It's kind of a first shot and interpreting a model basically saying, is there some factor that's connected, that's correlating or causing this relationship. A lot of times you don't have it. And so if it's easy to interpret, your job is halfway done already. If it's not, then you need some kind of tools to help you through that process. Let's dive into one more thing and we'll, we'll get to these tools here. I'm gonna take you through a concept and then we'll take you through two tools. The first is global versus local interpretation at a high level.

What this means is that globally, a lot of times, if you try and explain what a model is doing globally, it won't make sense. There are too many factors, too many features in your AI ML data set and the resulting algorithm that generates so that you can't really do it. So one of the things that these tools will do is they will reduce the scope to a very, very localized portion, a small part of the data. And they say for this set of features or for this part of the result set the feature map here is the reason the decision line. If it's over here, it's, it's one element.

If it's over here, another basically it's reducing the problem set so it can interpret it locally. Instead of globally, there are two tools here. And for both of these tools, I'll show you examples using this readily available diabetes progression set from Stanford, basically what this does takes in a number of attributes about patients. And then it gives you a prediction target as a result. Basically it is predicting how likely you are to have diabetes in the near future. Just as a understanding, a level set of what I'm talking about.

First, these tools is called Lyme, and this is using local interpretation. That's in the acronym.

Don't, you can, I'll send to the URL here in a minute, you'll have access to this. So don't stress out what this does is it reduces everything to a local interpretation and then uses kind of like linear aggression to get a dividing line and to see how each of the features each of the attributes, if you will impacts that final number, you see the predicted value at the top, right? 1 75. It makes sense if you understand the, the data set and what the algorithm is trying to do, just take it that it's, it's giving a prediction of how likely diabetes is to result.

And then you get this impact each characteristic, whether it's body mass index, which is BMI, how heavy set you are, or age or sex or anything else, how much of an impact positive or negative those factors have on that final number? Now, this is super helpful because Lyme doesn't need to know anything about how you're doing a IML, right? It's gonna take the result set and the data set the entry attributes and give you a chart like this this way.

You know, that body mass index has a relatively high significance on whether or not you're going to get diabetes. Whereas age has less.

So, right. This is a relative factor shop is a little bit different, what it does instead of using a linear regression model, it's going to use game theory. And what it's doing is it's saying, let's say all of these factors, body mass index, age, gender, let's say they all walk into a room one by one, and they start playing a game. If you're ever at a party and you're playing with three people and then four more people join, you know, the game changes, right? The feel of it changes different people are winning. That's what's happening here.

As each of these attributes are included in the model. It shifts that number left or right. Positive or negative. So you get a relative impact, much like Lyme just with a different algorithm to do. This shows you what the impact of each of these features are on that final number.

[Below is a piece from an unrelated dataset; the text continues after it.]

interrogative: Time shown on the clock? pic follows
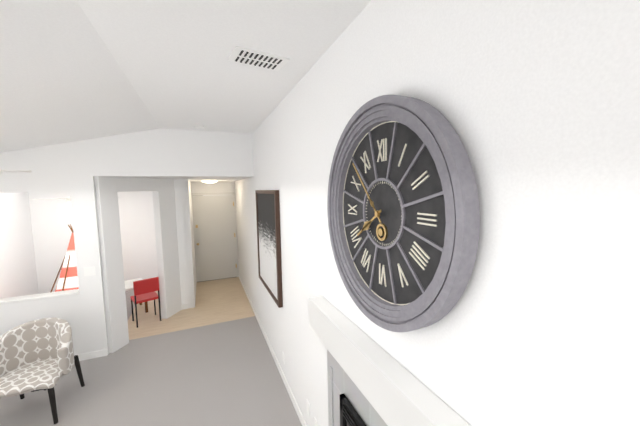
7:53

Again, model agnostic. It doesn't have to know what you're doing, which is really helpful. Summarizing these two back to back. Like again, you'll have these slides later on lime uses the local model approximation it's relatively fast. Sometimes it gives results that you need to think about, but it is quick and cheap. SHA is newer. It's more popular in the community right now, side note, I'm not a data scientist. So also the grain of salt, but SHA is the more recent tool for this. It's faster on tree structures, slower on things like K nearest neighbor.

You have the links down there below that bottom link also is super helpful for helping you work through all the different tools for transparency and understand how they're used and has examples. Everything that I'm showing you today also is on GitHub and also has examples that are super helpful to go and play with. Cuz I don't understand things usually until I go and play with them myself. So we've talked about transparency, right? Trying to figure out what it's doing, which sometimes can be super difficult. Now let's talk about fairness and by fairness, another word for that is bias, right?

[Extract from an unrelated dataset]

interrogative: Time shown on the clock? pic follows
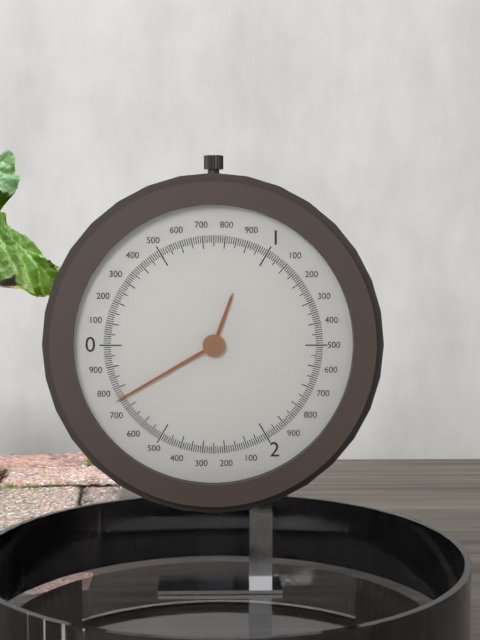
12:40
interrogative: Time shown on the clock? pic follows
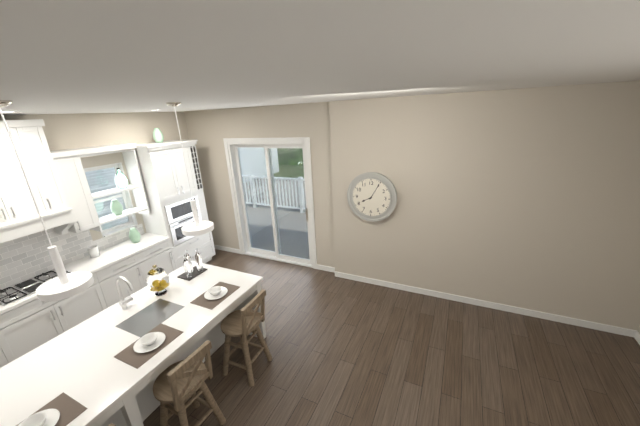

And bias. There's a whole lot to say about bias. That's a completely different talk, but bias comes in lots and lots of different forms, right? It might be, you're just rushing to a conclusion. And so you take the shortest path and so you get a biased result. That's biased to the easiest available data, or you think you're really a good judge of things. Or the system is really, really fair that you're judging well. And you can be trusted when you really can't because you're human or it could be very, very straightforward.

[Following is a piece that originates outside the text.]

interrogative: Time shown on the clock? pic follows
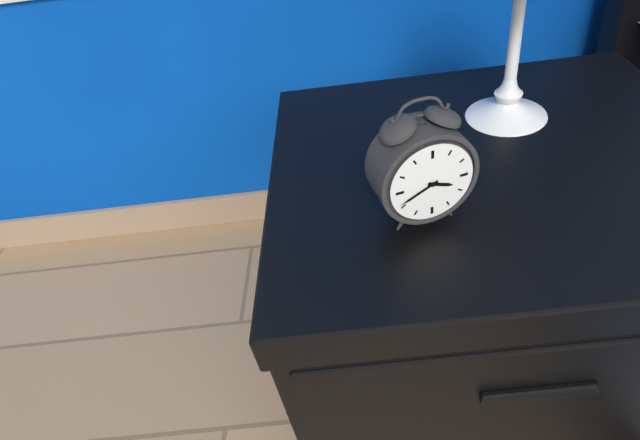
3:41
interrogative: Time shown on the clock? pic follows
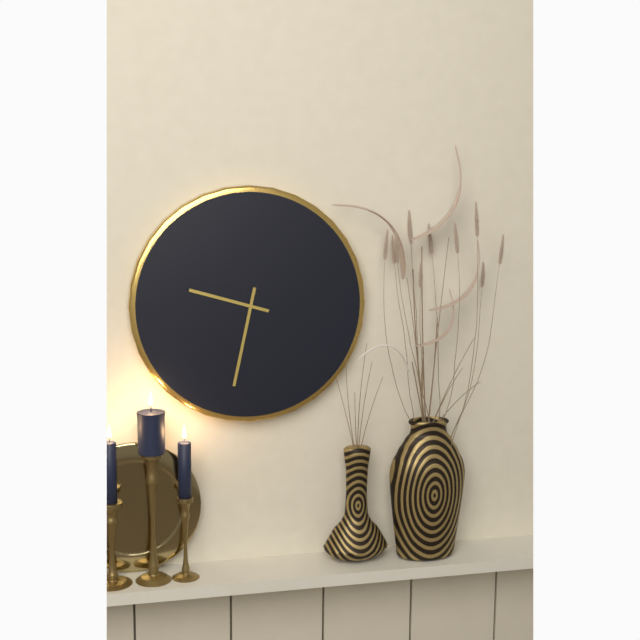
9:32
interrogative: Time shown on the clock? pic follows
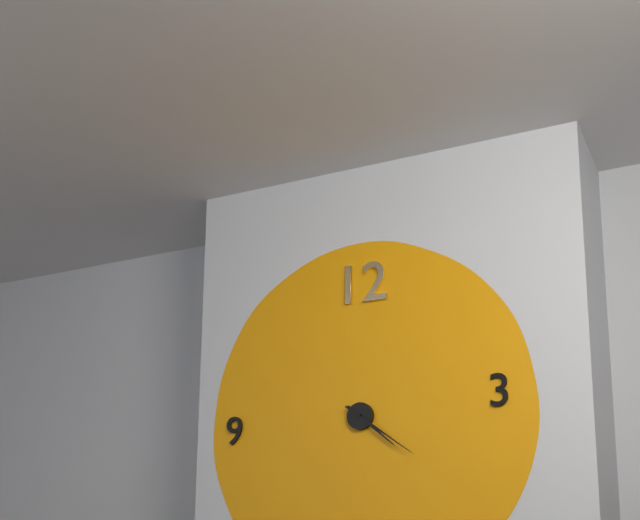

You could be self-interested if you are testing a pharmaceutical drug, for instance, that cures some disease or potential, you know, COVID treatment, you're gonna be biased if you're producing it in favor of it working. And so that tends to infect your data and how you do things, whatever it is learning about all the different avenues of bias is really helpful because it can help you identify what those are and be on the lookout for them. Now identifying bias is all together, difficult on a lot of levels. It creeps in, in many areas.

It's easier if the bias is more directly measurable, this is the famous German credit dataset. Again, all these are publicly available and what this was was, you know, credit rating based off of different factors. The nice part about this dataset is that it had gender as a primary source of the data. In other words, you knew each individual, whether they identified as male and female, it wasn't hidden at all.

What that meant was when you measure the relative impact of each of each of these attributes, each of these features on the resultant number, you could say, oh, does gender have an impact or not? And you can see that the financial characteristics here are way more significant. Gender still does have an impact. Green here is positive. Purple is negative. I'm not sure why that color scheme was chosen, but the idea is gender still does have an impact. If you're male, you are more likely to have a higher credit score. You could be for a number of reasons. That would be interpretability.

If you're female, you tend to have a lower score, but way more impact are your past financial records and, and other data such as that other times, it's much more difficult to find. There was a study on renal failure in the last two or three years, it was published in a medical journal and this graph is slightly confusing, to be honest, but basically what the AI ML did. Was it predicted how likely you were to have renal failure for your livers to just mean your kidneys to just give up right. And what the algorithm did, was it predicted your risk? All right.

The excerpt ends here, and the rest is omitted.